People affected by CASA’s decisions use the AAT.

The AAT has jurisdiction to review a very broad range of administrative decisions at the Commonwealth level. That’s Commonwealth policy. (And, to continue on a theme, if you don’t like it, it’s pointless arguing with CASA about it.) But you could give it go: lobby the Commonwealth AG to remove the AAT’s jurisdiction to review CASA’s decisions. CASA would love you for it, I suspect ….

The AAT gives the person affected by a decision the opportunity to have it reviewed, on the merits, by someone external to the agency which made the decision. Take that away, and all you have left is judicial review, which is very narrow, very expensive and has nothing to do with juries of peers or beyond reasonable doubt or any of the other folklore that persists.

By the way, numerous people on the AAT are Federal Court judges.
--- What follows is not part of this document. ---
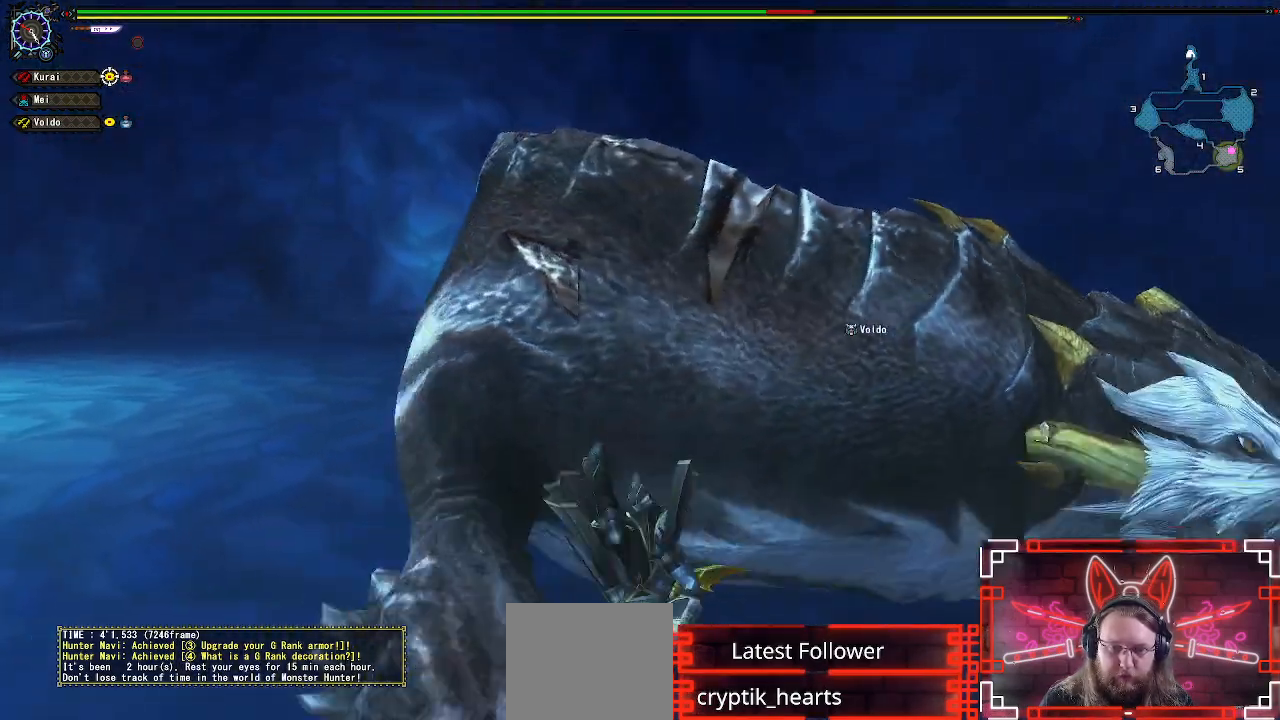
{"buttons": ["A"], "left_stick": "up", "right_stick": "center", "events": [[33, "A", "up"], [117, "left_stick", "down"], [167, "A", "down"], [317, "A", "up"], [317, "left_stick", "right"], [383, "left_stick", "up"], [400, "A", "down"]]}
Here’s the fundamental aspect of AAT review that jars with the kinds of people that gnash and wail about CASA on this forum: If you seek review of a CASA decision, you will almost invariably have to give evidence if you want the AAT to understand aspects of the matter about which you alone know, or have first-hand knowledge. And if you’re a bush lawyer or smart*arse who thinks the AAT won’t see through your half-truths, selective-memory, or god’s-gift-to-aviation attitude, you are – not to put too fine a legal point on it – stuffed.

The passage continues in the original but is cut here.